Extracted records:
◆ ◆ ◆ ◆ ◆ ◆ ◆
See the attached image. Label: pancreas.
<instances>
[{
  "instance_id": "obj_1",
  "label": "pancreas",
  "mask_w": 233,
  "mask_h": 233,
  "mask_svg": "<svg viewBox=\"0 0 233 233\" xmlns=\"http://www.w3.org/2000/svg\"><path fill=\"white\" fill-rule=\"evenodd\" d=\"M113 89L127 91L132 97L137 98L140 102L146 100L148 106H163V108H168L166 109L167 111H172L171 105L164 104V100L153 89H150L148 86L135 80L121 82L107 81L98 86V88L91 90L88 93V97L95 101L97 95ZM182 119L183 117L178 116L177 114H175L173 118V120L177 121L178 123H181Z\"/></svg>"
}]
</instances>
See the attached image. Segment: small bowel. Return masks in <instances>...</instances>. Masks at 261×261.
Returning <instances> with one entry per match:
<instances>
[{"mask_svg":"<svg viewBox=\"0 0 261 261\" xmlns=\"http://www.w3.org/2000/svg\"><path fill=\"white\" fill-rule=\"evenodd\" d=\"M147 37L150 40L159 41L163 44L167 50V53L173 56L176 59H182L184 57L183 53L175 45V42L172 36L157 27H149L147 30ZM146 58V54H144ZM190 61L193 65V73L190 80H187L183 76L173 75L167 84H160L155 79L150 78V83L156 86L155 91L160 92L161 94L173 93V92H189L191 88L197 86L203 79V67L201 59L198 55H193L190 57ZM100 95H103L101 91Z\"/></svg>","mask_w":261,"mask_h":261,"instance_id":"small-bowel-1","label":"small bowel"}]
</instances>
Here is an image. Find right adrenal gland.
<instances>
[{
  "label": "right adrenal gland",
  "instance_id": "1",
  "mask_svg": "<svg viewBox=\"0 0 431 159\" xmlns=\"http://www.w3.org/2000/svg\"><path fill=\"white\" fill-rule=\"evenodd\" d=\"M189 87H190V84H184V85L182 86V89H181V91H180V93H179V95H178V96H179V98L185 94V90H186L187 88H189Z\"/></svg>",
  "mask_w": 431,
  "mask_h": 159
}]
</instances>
◆ ◆ ◆ ◆ ◆ ◆ ◆
Short problem:
Count the lines in the extracted records above that contain the string "attached". Reply with the number only.

Response to the task:
2